Daily Observer: No light in its Attic
By Cherno Baba Jallow
In the beginning, we could only wonder with studied skepticism, but now, we know it for a quotidian fact: the Daily Observer is equal parts, a conduit for President Yahya Jammeh’s hooey and an enabler of his government’s unfettered authoritarianism. Bully, bully. That’s what Jammeh keeps doing to the Gambian population. And in the Observer, the president has found a willing, if coerced, accomplice.
By publishing the names and addresses of the Freedom newspaper’s subscribers and now enabling their arrest and even torture, the Observer has chartered a new, dangerous course of media complicity in the on-going disempowerment and dehumanization of the Gambian citizenry. Added to the mix is the Observer’s gross violation (is it news?) of one of journalism’s cardinal rules: never print falsehood knowingly. But it did. Pa Nderry joining the APRC? Working in cahoots with the irremediably disgraced Ebou Jallow? Wittingly outing his “sources”?

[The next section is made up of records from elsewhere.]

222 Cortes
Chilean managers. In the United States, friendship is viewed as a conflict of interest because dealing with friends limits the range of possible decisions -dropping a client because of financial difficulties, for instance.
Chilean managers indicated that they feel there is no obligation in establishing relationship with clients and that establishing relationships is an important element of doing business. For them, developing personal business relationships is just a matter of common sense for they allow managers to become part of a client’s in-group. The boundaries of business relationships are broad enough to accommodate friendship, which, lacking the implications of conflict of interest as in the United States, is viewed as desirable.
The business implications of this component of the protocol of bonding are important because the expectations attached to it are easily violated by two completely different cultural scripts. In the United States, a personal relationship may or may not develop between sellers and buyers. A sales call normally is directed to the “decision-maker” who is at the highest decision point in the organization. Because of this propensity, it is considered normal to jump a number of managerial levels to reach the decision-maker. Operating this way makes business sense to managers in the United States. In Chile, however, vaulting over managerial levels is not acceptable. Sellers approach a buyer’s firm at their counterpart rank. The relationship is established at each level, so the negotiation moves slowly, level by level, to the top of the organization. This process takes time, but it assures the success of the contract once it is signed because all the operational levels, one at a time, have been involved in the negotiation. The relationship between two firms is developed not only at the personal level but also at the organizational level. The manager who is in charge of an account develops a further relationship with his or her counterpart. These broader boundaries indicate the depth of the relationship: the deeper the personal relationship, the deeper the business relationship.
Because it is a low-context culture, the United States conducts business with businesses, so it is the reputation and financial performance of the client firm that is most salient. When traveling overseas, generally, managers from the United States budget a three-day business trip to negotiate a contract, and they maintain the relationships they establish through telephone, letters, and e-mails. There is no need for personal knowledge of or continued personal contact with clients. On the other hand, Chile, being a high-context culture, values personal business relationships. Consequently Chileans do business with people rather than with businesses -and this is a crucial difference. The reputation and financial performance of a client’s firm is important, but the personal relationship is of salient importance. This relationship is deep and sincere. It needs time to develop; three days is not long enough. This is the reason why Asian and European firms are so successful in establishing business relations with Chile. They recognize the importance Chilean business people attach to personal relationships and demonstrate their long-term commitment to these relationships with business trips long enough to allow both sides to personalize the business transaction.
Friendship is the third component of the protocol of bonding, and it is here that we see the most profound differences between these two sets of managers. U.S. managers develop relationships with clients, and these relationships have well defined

The Observer can’t have missed the ploy behind a hacker’s impersonation. Lies were re-printed pell-mell, an indescribably unethical conduct at best;and a campaign of calumny and disinformation, at worst. The paper just wanted to be obnoxious, lethal in the consequences of its ferreting of falsehood. Now lives and trust are on the line.
There is a bigger picture, though. By this action and others earlier, the Observer is contributing, in no small measure, to the dissonance in today’s Gambian political climate and to our leaders’ hypocrisy and duplicity on matters of governance. The Gambia continues to see an unchecked growth in government might and, hence, a continued erosion of citizens’ rights and liberties.
The Observer under Saja Taal, a PhD wastrel, is an uncommitted partner in national development. In fact, it is dangerous to The Gambia’s political health. Its independence long sent to the ash-can, the Observer is now simply a propaganda machinery of Jammeh and his cronies in their bid to ride roughshod over and dumb down, the Gambian people. What was once a fine institution, a tributary for eddies of ideas and opinion is now on the throes of decadence.
But that’s usually the case when governments, without the intellectual ballast and entrepreneurial acumen, take over enterprising institutions. The end result is mediocrity and a curtailment of innovative thinking. The Observer meltdown is a pointer to the scarcity –no, collapse, of excellence and meritocracy in public service during the 12 years of Jammeh’s presidency.